Whole tree harvesting depletes soil nutrients and increases soil acidification more than conventional stem harvesting. This study examined whether this effect persists through stand development and to what extent forest growth and associated nutrient accumulation in biomass determined changes in soil chemistry over time. Changes in soil chemistry and nutrient capital in the forest floor and soil were determined over a period of 10 years (i.e., 15–25 years following harvesting) in two young stands of Scots pine and two young stands of Norway spruce in different parts of Sweden. Conventional harvesting of stems (CH) in these stands was compared with harvesting of stems and branches but with needles left on site (BSH), and whole tree harvesting (WTH). The effects of WTH on calcium and manganese concentrations in the forest floor and uppermost mineral soil (0–5 cm) were found to diminish over time, mainly due to more rapidly declining concentrations of these elements in CH and to some extent in BSH plots than in WTH plots. A similar pattern was found for total calcium and manganese concentrations in the forest floor and soil to 20 cm depth. The declining calcium and manganese concentrations in the forest floor were accompanied by more rapidly increasing levels of acidity and declining base saturation and effective cation exchange capacity in the forest floor in CH and BSH plots than in WTH plots. However, differences between harvesting treatments in aluminium concentration in the forest floor and calcium concentration in the deepest part of the mineral soil (10–20 cm) persisted over time. Differences in site yield capacity and expected nutrient accumulation in biomass among sites did not explain patterns of change in total amounts of nutrients in the forest floor and soil over time and the observed changes were generally small.
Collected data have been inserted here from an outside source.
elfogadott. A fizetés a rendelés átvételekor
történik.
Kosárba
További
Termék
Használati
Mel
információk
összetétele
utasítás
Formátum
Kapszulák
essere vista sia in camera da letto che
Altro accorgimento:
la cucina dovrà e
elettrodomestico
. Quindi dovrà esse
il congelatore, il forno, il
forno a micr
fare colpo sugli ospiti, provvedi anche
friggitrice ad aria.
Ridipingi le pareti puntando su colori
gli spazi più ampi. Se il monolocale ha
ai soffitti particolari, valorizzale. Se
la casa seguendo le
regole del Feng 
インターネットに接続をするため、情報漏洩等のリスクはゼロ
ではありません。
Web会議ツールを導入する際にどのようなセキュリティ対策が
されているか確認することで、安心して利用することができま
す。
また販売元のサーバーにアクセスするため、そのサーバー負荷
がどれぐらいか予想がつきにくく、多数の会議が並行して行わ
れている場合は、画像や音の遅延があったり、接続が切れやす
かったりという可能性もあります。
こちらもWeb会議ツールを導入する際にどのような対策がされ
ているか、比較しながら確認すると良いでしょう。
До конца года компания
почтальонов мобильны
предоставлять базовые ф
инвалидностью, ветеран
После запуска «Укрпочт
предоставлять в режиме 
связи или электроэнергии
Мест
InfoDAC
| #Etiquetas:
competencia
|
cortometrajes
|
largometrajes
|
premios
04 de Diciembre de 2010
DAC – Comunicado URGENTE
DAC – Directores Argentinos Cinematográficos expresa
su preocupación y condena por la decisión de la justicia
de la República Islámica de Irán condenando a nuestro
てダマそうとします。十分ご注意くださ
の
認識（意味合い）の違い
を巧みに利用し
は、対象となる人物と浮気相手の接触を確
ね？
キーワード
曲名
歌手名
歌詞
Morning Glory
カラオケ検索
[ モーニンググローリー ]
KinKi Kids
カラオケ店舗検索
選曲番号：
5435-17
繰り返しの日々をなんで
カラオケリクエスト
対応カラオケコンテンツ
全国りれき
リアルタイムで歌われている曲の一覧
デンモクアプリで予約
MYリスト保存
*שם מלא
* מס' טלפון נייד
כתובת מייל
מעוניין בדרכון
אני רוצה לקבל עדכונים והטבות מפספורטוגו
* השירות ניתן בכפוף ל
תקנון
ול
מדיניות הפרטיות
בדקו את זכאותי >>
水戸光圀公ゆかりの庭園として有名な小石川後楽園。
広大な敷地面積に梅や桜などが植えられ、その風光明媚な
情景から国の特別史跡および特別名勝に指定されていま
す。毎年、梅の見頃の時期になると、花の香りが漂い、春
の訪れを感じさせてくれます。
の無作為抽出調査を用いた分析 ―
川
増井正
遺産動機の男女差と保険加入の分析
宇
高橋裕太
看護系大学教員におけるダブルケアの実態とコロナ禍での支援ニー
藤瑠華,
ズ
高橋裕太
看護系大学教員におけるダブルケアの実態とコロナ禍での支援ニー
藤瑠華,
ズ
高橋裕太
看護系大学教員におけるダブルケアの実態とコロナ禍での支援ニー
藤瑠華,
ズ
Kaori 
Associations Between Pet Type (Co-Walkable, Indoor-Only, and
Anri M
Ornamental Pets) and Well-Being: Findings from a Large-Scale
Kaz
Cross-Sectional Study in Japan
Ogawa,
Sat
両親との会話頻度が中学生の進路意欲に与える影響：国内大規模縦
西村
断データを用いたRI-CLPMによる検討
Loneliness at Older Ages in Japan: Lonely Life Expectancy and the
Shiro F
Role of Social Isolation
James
► Whole tree harvesting (WTH) and forest growth affect soil acidity and nutrient levels.
► We examined whether initial effects of WTH on soil chemistry persisted over time.
► Effects on calcium and manganese in the forest floor and topsoil declined over time.
► Effects on aluminum in humus and calcium in deep mineral soil persisted over time.
► Forest growth did not affect soil nutrient storage in a predictable way.